_EXERCISE DETAILS_. In the parenting thread below, reproduce the wording verbatim from "Please don't use" to "not good enough.".

I am the strict one in our family

SheABitSpicyToday · 02/10/2021 08:25

She gets praised for doing things well. But atm I just feel like he’s always on her about something and she’s already quite stressed due to new school, new area, new baby etc.

OP posts:
Fluffypastelslippers · 02/10/2021 08:40

sometimes he comes hone from work and it’s the first thing out of his mouth before he’s even said hello and it just pisses me off.

This isn't strict so much as it is simply horrible behaviour from him. I wouldn't want my child living with a man who didn't walk in the door and ask them how their day was. The finding something to moan about straight away is a red flag to me and will only escalate as she gets older.

Fluffypastelslippers · 02/10/2021 08:44

@SheABitSpicyToday

She gets praised for doing things well. But atm I just feel like he’s always on her about something and she’s already quite stressed due to new school, new area, new baby etc.

That's a lot for her to deal with, at any age, although you don't say how old she is. I was guessing young because you say you will help with her room and she doesn't do anything else.

The problem you have here is unless they build a solid good relationship now, her teen years will be hell with him around.

SheABitSpicyToday · 02/10/2021 08:46

She’s 7. He does a lot of great things with her too, it’s not all doom and gloom he just has to have things a certain way (autistic) and as he’s not her biological father I think he just doesn’t have that connection that I do with her. He loves her very much and his upbringing I think had a large amount to do with it which is things we’re working on together.

OP posts:
dottiedodah · 02/10/2021 08:54

This is tricky tbh. Many couples find this can become a big problem if not sorted out. Maybe some parenting classes may help . My dh is also soft but I'm not terribly strict either! Somewhere in between is a good place to aim for I think

SheABitSpicyToday · 02/10/2021 08:59

She is also very resistant to him atm which is making things more difficult. Things like “I don’t need to listen to daddy I only need to listen to mummy”. Which I obviously tell her is not the case at all and she listens to us both. It’s hard for him too having her scream at him all the time about how much she hates him and how she wishes he didn’t live with us anymore then all of a sudden she wants something from him and it’s all “you’re the best daddy in the world” etc. it’s been quite hard to navigate.

OP posts:
Frazzledmum123 · 02/10/2021 09:00

**Eg if DC comes saying "mum, dad says I can't have Nintendo because I was rude to him, can't I have it back now", you don't give it back until Dad says it's ok

But that is simply doing what the most strict parent decides? There's no compromise there?**

It may be for that specific moment but then on the quiet later you discuss it and explain your side of things and how you disagree. It only works if you are prepared to work together though and back down sometimes. So in this situation, say my dh said something I disagreed with, I'd leave it till we were on our own, say why I don't think he handled it in the right way and sometimes he will say its something he really feels strongly about so I let it go, other times he may concede and in that situation HE will be the one to give the toy back early so it doesn't look like I made him back down if that makes sense.

Fluffypastelslippers · 02/10/2021 09:35

it’s not all doom and gloom
he just has to have things a certain way (autistic

Please don't use his autism as an excuse for bad parenting. Plenty of us manage it just fine.

The problem with 'it's not all doom and gloom' is that some of it is awful and that's not good enough.

Fluffypastelslippers · 02/10/2021 09:36

@SheABitSpicyToday

She is also very resistant to him atm which is making things more difficult. Things like “I don’t need to listen to daddy I only need to listen to mummy”. Which I obviously tell her is not the case at all and she listens to us both. It’s hard for him too having her scream at him all the time about how much she hates him and how she wishes he didn’t live with us anymore then all of a sudden she wants something from him and it’s all “you’re the best daddy in the world” etc. it’s been quite hard to navigate.

She is 7 and he is an adult. Please focus on her feelings in the situation, not his.

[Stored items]
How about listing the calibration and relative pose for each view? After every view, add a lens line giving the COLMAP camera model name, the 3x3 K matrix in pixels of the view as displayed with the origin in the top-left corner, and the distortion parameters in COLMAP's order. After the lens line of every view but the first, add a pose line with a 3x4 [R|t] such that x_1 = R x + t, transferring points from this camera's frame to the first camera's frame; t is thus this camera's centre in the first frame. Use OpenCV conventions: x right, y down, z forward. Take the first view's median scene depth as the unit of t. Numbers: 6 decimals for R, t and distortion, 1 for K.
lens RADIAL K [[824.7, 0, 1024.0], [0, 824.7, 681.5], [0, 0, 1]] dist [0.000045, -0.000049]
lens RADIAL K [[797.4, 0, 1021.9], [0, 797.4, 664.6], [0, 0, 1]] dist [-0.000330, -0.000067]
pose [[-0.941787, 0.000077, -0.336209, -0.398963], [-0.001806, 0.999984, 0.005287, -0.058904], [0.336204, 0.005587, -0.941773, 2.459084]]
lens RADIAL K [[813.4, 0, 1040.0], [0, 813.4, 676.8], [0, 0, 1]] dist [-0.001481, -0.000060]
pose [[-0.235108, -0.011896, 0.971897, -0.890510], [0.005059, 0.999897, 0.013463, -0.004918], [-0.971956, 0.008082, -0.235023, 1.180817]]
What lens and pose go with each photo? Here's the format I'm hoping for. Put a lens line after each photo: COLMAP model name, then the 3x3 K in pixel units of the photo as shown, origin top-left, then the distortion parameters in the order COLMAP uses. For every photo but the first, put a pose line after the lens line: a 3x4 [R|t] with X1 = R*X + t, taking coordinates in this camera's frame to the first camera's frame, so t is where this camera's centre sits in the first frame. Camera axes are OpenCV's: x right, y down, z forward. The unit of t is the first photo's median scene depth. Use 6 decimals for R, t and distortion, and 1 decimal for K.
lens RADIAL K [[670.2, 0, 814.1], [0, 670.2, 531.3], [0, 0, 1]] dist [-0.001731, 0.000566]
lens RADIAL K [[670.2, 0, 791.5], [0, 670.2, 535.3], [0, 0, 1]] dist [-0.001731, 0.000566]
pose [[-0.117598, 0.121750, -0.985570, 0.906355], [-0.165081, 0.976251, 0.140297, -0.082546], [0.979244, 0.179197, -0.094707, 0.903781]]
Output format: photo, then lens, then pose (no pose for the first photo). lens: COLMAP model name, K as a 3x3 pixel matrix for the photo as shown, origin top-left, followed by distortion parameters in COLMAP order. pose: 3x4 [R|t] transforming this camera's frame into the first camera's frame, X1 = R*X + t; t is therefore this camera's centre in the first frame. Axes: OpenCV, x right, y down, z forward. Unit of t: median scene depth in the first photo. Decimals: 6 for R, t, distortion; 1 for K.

_WRITTEN ANSWER_.
Please don't use his autism as an excuse for bad parenting. Plenty of us manage it just fine.

The problem with 'it's not all doom and gloom' is that some of it is awful and that's not good enough.